In het sociaal akkoord is afgesproken dat de Werkkamer een belangrijke rol krijgt bij de uitwerking van de 35 regionale Werkbedrijven. De Werkbedrijven vormen de schakel tussen de werkgever en de mensen met een arbeidsbeperking die aan een baan worden geholpen. Hiermee worden de kansen op snelle plaatsing vergroot. Doel van het overleg in de Werkkamer is om, binnen de wettelijke kaders, tot een werkbare en praktische invulling te komen van de Werkbedrijven die gemeenten en werkgevers helpt en onnodige bureaucratie voorkomt. De uitwerking in de Werkkamer zal een eenduidige regionale aanpak tot stand brengen die voor bedrijven en mensen met een arbeidsbeperking nodig en wenselijk is.

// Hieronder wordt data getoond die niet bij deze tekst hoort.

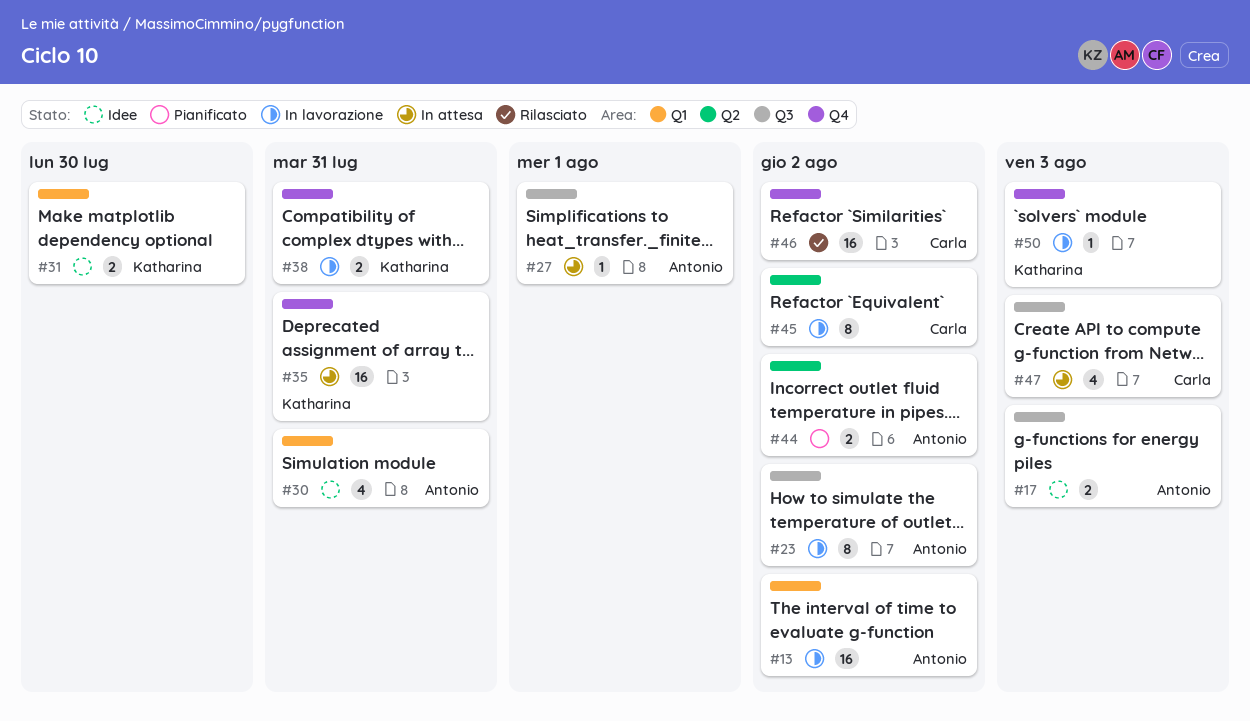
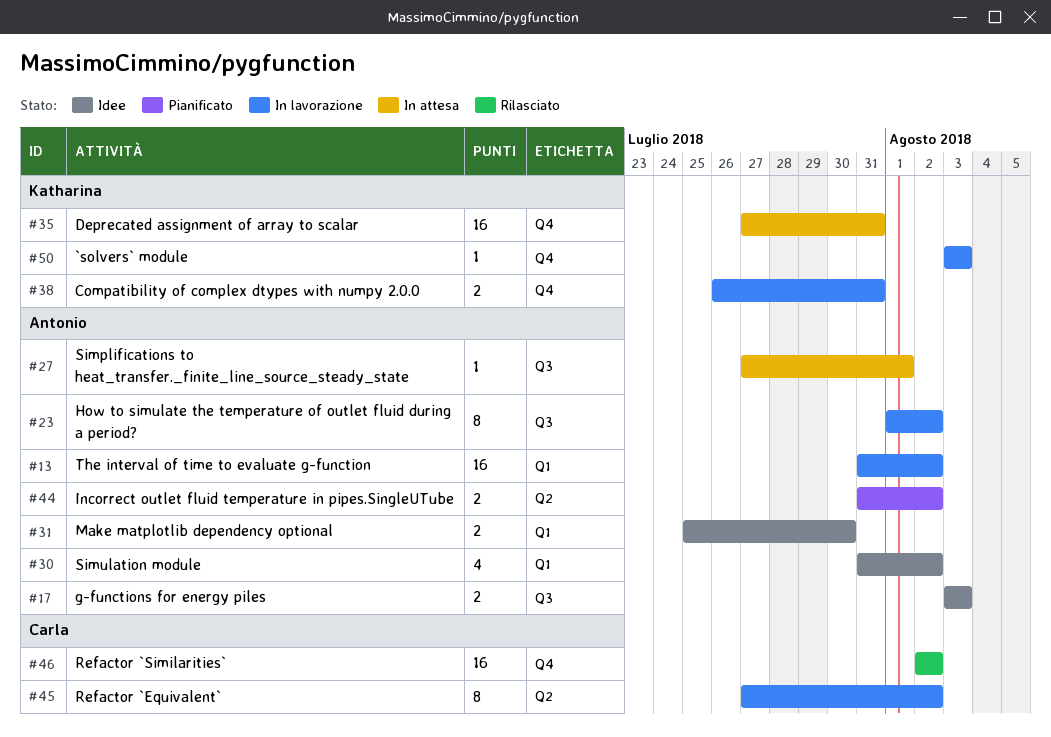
#30, due: Jul 31 -> Aug 2
#31, owner: Katharina -> Antonio
#47: present -> none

In augustus van dit jaar is de Werkkamer van start gegaan met het uitwerken van de afspraken uit het sociaal akkoord over de Participatiewet. Wethouder Van Es (gemeente Amsterdam) is voorzitter van de Werkkamer. In de Werkkamer hebben verder deelnemers vanuit de gemeenten (de voorzitter van de commissie Werk en Inkomen van de VNG en wethouders uit Enschede en Leeuwarden) en de sociale partners (vertegenwoordigers van MKB, CNV, VNO-NCW, FNV, LTO en MHP) zitting. SZW is als adviserend lid betrokken bij de overleggen in de Werkkamer.

Leidraad voor de Werkkamer

Uitgangspunt bij het overleg is de kabinetsbrief over de resultaten van het sociaal overleg van 11 april 2013. Tot mijn genoegen kan ik u melden dat er goede voortgang is geboekt bij een aantal belangrijke onderwerpen rond de Participatiewet, de extra banen en het quotum. Hieronder geef ik per thema aan welke afspraken partijen hebben gemaakt die de leidraad vormen voor de komende werkzaamheden van de Werkkamer. Voor zover de afspraken consequenties hebben voor de regelgeving, wordt dat hier onder aangegeven.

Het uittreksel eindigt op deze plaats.